It looks like you had the same Delivery Advisor that I had when I picked up my 2003 325xiT back on October 9.

He was a gentleman from I believe Haiti, who came to Germany sometime in the mid 1960's. My parents were with me, and he recognized my mother's French accent, so after that the conversations were a mixture of English & French.

Mark


----------



## Keith (Feb 27, 2002)

*Awesome*

Roots, thanks alot for taking the time.:thumbup: 
I really enjoyed all the pictures and information, it makes me want to look into this more.


----------



## Whohangs (Apr 15, 2002)

Loved it!
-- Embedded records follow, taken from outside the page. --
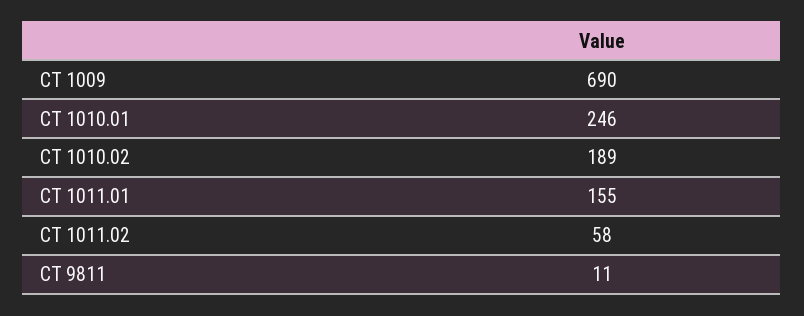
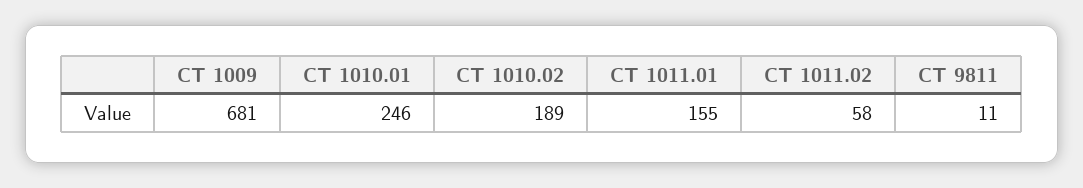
  {
-   "CT 1009": 690,
+   "CT 1009": 681,
    "CT 1010.01": 246,
    "CT 1010.02": 189,
    "CT 1011.01": 155,
    "CT 1011.02": 58,
    "CT 9811": 11
  }

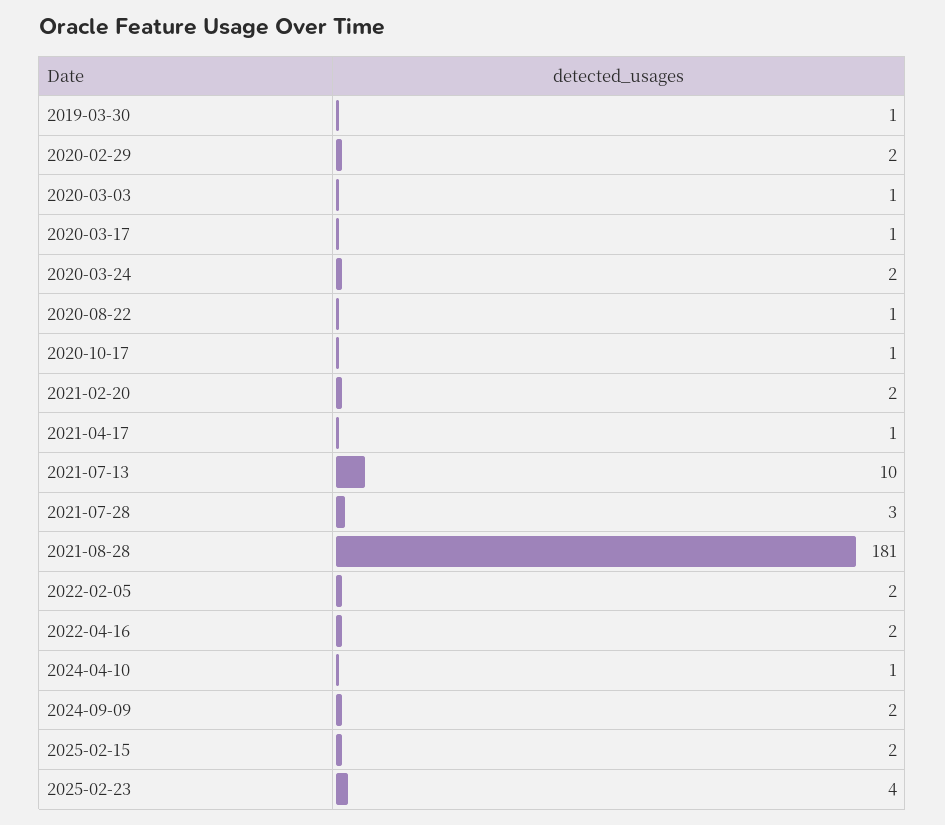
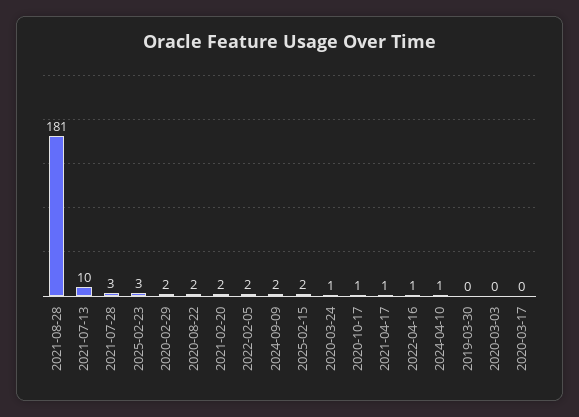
  {
-   "2019-03-30": 1,
+   "2019-03-30": 0,
    "2020-02-29": 2,
-   "2020-03-03": 1,
+   "2020-03-03": 0,
-   "2020-03-17": 1,
+   "2020-03-17": 0,
-   "2020-03-24": 2,
+   "2020-03-24": 1,
-   "2020-08-22": 1,
+   "2020-08-22": 2,
    "2020-10-17": 1,
    "2021-02-20": 2,
    "2021-04-17": 1,
    "2021-07-13": 10,
    "2021-07-28": 3,
    "2021-08-28": 181,
    "2022-02-05": 2,
-   "2022-04-16": 2,
+   "2022-04-16": 1,
    "2024-04-10": 1,
    "2024-09-09": 2,
    "2025-02-15": 2,
-   "2025-02-23": 4
+   "2025-02-23": 3
  }

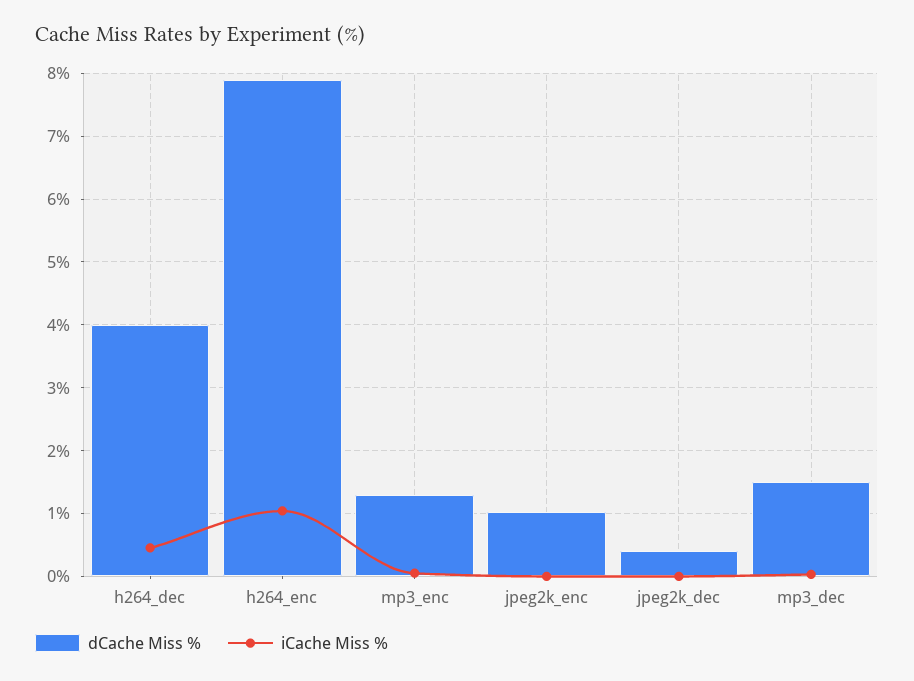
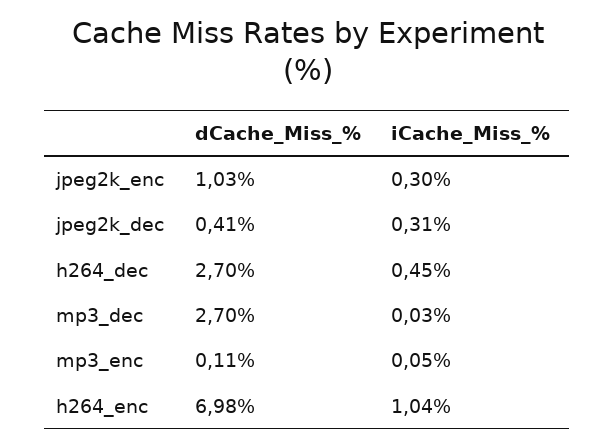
  {
    "dCache Miss %": {
-     "h264_dec": 4,
+     "h264_dec": 2.7,
-     "h264_enc": 7.9,
+     "h264_enc": 6.98,
-     "mp3_enc": 1.3,
+     "mp3_enc": 0.11,
      "jpeg2k_enc": 1.03,
      "jpeg2k_dec": 0.41,
-     "mp3_dec": 1.5
+     "mp3_dec": 2.7
    },
    "iCache Miss %": {
      "h264_dec": 0.45,
      "h264_enc": 1.04,
      "mp3_enc": 0.05,
-     "jpeg2k_enc": 0,
+     "jpeg2k_enc": 0.3,
-     "jpeg2k_dec": 0,
+     "jpeg2k_dec": 0.31,
      "mp3_dec": 0.03
    }
  }

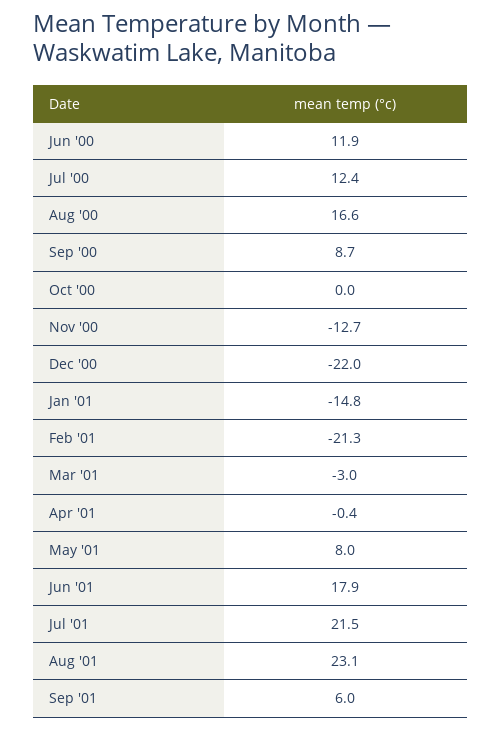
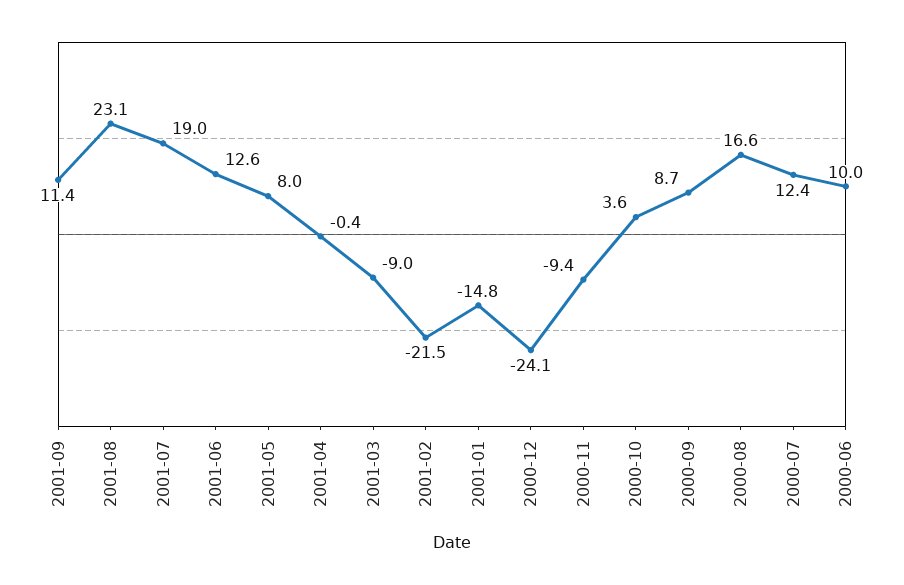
  {
-   "Jun '00": 11.9,
+   "Jun '00": 10,
    "Jul '00": 12.4,
    "Aug '00": 16.6,
    "Sep '00": 8.7,
-   "Oct '00": 0,
+   "Oct '00": 3.6,
-   "Nov '00": -12.7,
+   "Nov '00": -9.4,
-   "Dec '00": -22,
+   "Dec '00": -24.1,
    "Jan '01": -14.8,
-   "Feb '01": -21.3,
+   "Feb '01": -21.5,
-   "Mar '01": -3,
+   "Mar '01": -9,
    "Apr '01": -0.4,
    "May '01": 8,
-   "Jun '01": 17.9,
+   "Jun '01": 12.6,
-   "Jul '01": 21.5,
+   "Jul '01": 19,
    "Aug '01": 23.1,
-   "Sep '01": 6
+   "Sep '01": 11.4
  }

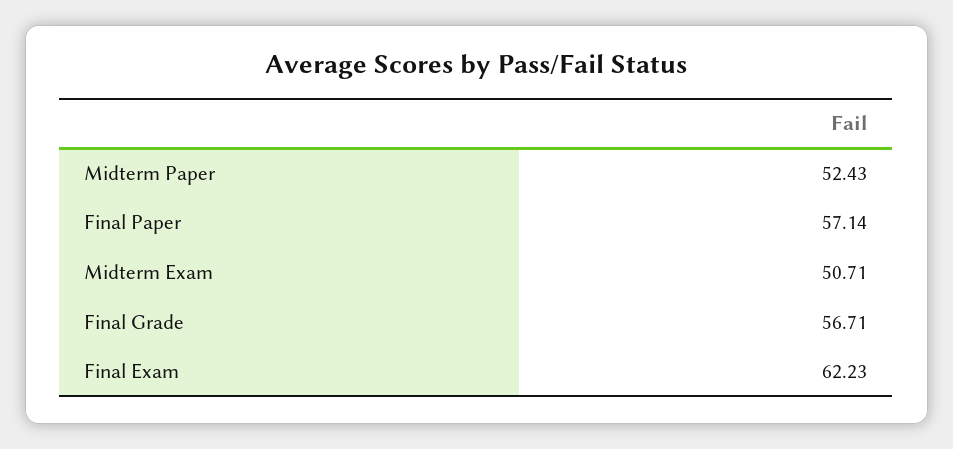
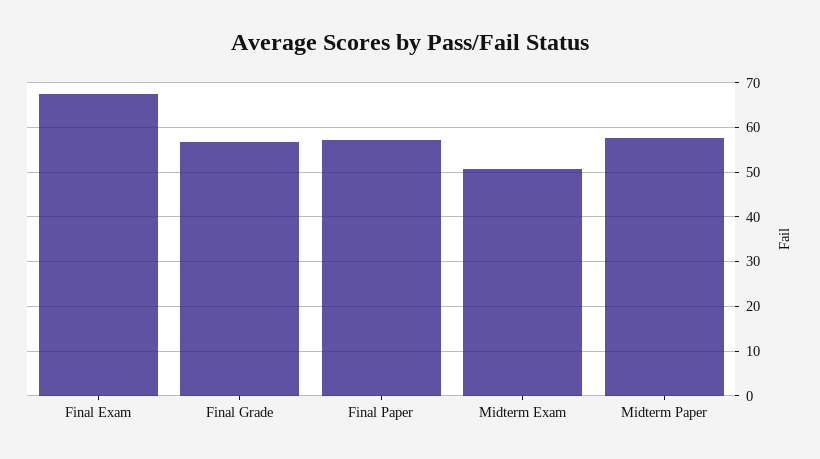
  {
-   "Midterm Paper": 52.43,
+   "Midterm Paper": 58,
    "Final Paper": 57.14,
    "Midterm Exam": 50.71,
    "Final Grade": 56.71,
-   "Final Exam": 62.23
+   "Final Exam": 68
  }

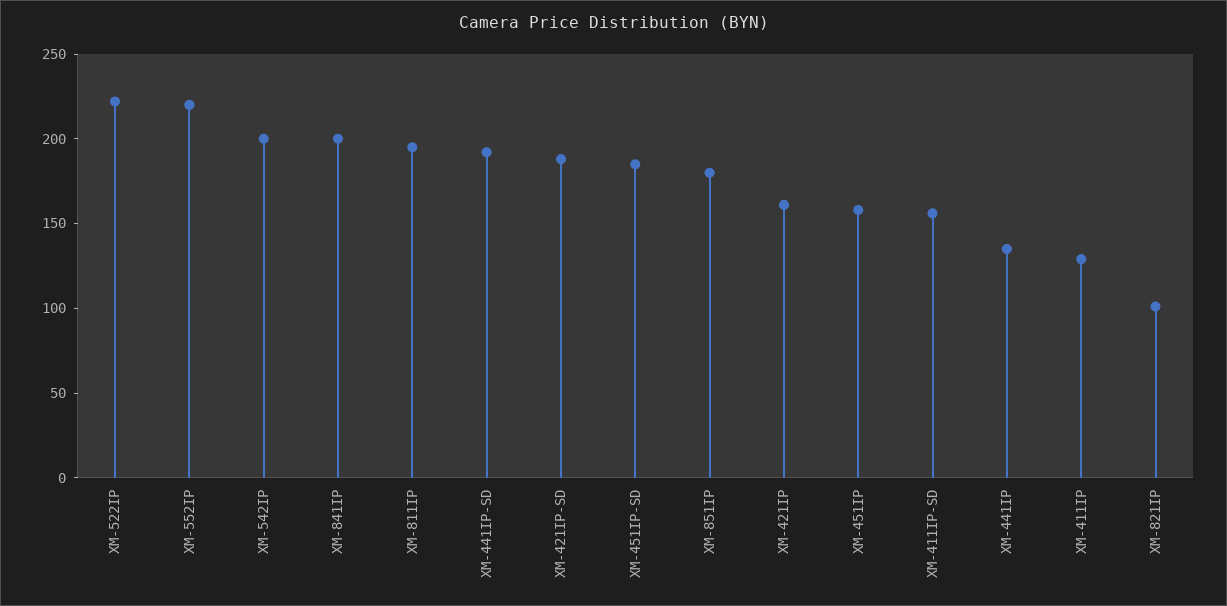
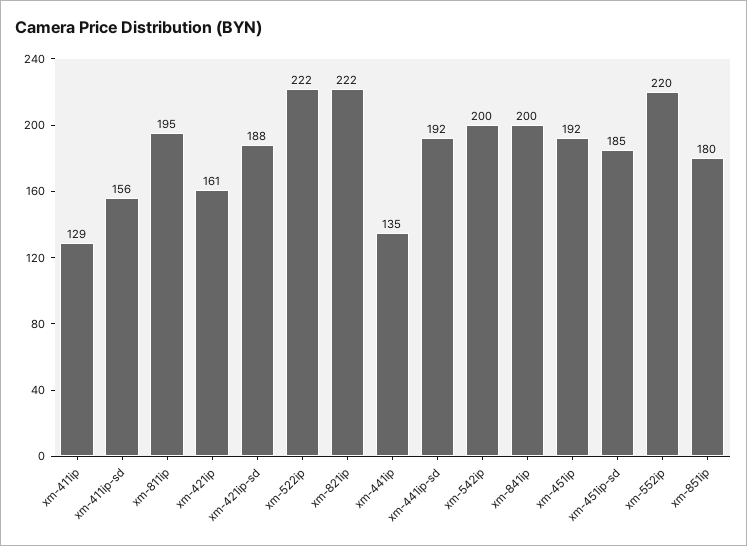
  {
    "XM-522IP": 222,
    "XM-552IP": 220,
    "XM-542IP": 200,
    "XM-841IP": 200,
    "XM-811IP": 195,
    "XM-441IP-SD": 192,
    "XM-421IP-SD": 188,
    "XM-451IP-SD": 185,
    "XM-851IP": 180,
    "XM-421IP": 161,
-   "XM-451IP": 160,
+   "XM-451IP": 192,
    "XM-411IP-SD": 156,
    "XM-441IP": 135,
    "XM-411IP": 129,
-   "XM-821IP": 100
+   "XM-821IP": 222
  }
Thanks for posting the pictures!


----------



## berford (Sep 10, 2002)

*Re: Awesome*



Keith said:


> *Roots, thanks alot for taking the time.:thumbup:
> I really enjoyed all the pictures and information, it makes me want to look into this more. *


IMHO, everyone should do it at least once.


----------



## beauport (Jul 2, 2002)

Roots, thanks for posting such great pictures. I took delivery there on Sep 3rd this year and was too darned excited to really take any pictures and I've regretted it. It was a terrific experience. I agree with those who have done ED that everyone ought to try ED if at all possible and I sure plan to in the future. Thanks for sharing your experience.


----------